Assignment: Show every line in the listing below that contains the word "percentages".

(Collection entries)
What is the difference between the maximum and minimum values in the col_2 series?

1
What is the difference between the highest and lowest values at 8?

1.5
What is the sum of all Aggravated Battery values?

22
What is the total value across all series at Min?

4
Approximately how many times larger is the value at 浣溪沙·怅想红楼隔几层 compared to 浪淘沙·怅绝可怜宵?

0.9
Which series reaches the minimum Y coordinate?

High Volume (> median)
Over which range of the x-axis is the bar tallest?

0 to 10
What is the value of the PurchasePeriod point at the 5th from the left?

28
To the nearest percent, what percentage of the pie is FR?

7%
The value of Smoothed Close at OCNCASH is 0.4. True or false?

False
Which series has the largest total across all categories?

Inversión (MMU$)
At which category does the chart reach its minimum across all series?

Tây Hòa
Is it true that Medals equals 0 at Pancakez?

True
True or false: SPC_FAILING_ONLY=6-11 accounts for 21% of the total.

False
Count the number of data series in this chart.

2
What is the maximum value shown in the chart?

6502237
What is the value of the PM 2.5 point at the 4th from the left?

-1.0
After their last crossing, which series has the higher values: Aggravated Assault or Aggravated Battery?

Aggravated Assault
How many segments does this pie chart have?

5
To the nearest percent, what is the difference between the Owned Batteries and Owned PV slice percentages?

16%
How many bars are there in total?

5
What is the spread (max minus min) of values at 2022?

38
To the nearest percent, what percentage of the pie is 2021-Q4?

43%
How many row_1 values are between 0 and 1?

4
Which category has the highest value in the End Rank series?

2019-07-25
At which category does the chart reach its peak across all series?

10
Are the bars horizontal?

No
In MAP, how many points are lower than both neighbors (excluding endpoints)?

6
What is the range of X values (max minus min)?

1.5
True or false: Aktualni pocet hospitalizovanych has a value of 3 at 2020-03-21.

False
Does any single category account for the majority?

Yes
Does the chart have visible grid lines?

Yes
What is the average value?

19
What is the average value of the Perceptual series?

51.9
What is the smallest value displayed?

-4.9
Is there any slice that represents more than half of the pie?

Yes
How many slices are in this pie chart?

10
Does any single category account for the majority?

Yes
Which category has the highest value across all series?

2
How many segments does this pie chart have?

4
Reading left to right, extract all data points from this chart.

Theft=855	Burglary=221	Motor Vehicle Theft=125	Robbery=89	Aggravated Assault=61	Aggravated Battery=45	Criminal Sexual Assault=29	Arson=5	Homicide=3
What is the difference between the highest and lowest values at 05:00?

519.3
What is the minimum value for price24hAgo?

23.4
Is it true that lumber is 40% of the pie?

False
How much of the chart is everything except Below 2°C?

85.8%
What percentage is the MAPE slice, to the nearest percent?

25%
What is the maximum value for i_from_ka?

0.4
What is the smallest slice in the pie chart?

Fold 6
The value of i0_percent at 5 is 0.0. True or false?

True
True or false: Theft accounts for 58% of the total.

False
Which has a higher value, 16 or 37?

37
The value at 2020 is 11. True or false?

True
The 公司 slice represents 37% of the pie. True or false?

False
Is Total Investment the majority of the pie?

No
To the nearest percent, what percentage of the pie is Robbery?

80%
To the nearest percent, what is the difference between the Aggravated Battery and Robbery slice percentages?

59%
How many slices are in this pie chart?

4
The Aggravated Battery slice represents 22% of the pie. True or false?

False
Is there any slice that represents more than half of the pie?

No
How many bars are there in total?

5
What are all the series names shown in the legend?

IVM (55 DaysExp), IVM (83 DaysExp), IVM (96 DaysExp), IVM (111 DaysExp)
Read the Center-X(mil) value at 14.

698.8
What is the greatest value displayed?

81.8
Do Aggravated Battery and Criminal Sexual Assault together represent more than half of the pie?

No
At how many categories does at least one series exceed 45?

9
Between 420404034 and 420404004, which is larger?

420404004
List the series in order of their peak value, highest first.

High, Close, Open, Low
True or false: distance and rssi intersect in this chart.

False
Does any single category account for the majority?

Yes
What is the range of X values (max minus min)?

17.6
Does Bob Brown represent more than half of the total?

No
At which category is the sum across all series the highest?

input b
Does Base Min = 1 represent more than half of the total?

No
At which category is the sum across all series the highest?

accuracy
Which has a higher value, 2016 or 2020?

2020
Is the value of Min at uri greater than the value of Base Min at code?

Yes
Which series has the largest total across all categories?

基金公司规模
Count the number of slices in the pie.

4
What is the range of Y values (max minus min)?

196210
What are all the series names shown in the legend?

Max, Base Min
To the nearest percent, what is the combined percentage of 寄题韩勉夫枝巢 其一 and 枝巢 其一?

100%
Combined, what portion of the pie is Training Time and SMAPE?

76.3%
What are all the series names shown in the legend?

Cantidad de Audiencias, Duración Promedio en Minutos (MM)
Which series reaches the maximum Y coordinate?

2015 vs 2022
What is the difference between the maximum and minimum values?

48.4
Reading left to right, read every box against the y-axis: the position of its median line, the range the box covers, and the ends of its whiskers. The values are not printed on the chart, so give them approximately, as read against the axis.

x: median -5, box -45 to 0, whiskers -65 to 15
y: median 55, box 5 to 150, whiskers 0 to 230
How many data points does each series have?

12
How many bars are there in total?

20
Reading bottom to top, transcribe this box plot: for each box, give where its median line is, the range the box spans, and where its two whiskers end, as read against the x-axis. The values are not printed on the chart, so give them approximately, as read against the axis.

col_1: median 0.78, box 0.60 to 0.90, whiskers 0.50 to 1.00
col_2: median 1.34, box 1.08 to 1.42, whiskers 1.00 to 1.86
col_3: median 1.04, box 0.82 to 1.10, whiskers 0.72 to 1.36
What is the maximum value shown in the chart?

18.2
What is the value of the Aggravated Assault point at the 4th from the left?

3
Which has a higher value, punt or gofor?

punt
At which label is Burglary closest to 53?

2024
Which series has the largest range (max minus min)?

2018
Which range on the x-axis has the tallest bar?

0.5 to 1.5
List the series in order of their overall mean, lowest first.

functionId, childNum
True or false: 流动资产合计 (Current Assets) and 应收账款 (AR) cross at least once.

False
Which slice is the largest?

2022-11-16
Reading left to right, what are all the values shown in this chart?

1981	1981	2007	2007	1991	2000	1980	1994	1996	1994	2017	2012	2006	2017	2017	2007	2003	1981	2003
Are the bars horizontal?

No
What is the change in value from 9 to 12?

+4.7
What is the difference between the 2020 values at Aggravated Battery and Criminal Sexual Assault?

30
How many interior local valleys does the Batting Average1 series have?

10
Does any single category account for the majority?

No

Response area:
To the nearest percent, what is the difference between the Owned Batteries and Owned PV slice percentages?
To the nearest percent, what is the difference between the Aggravated Battery and Robbery slice percentages?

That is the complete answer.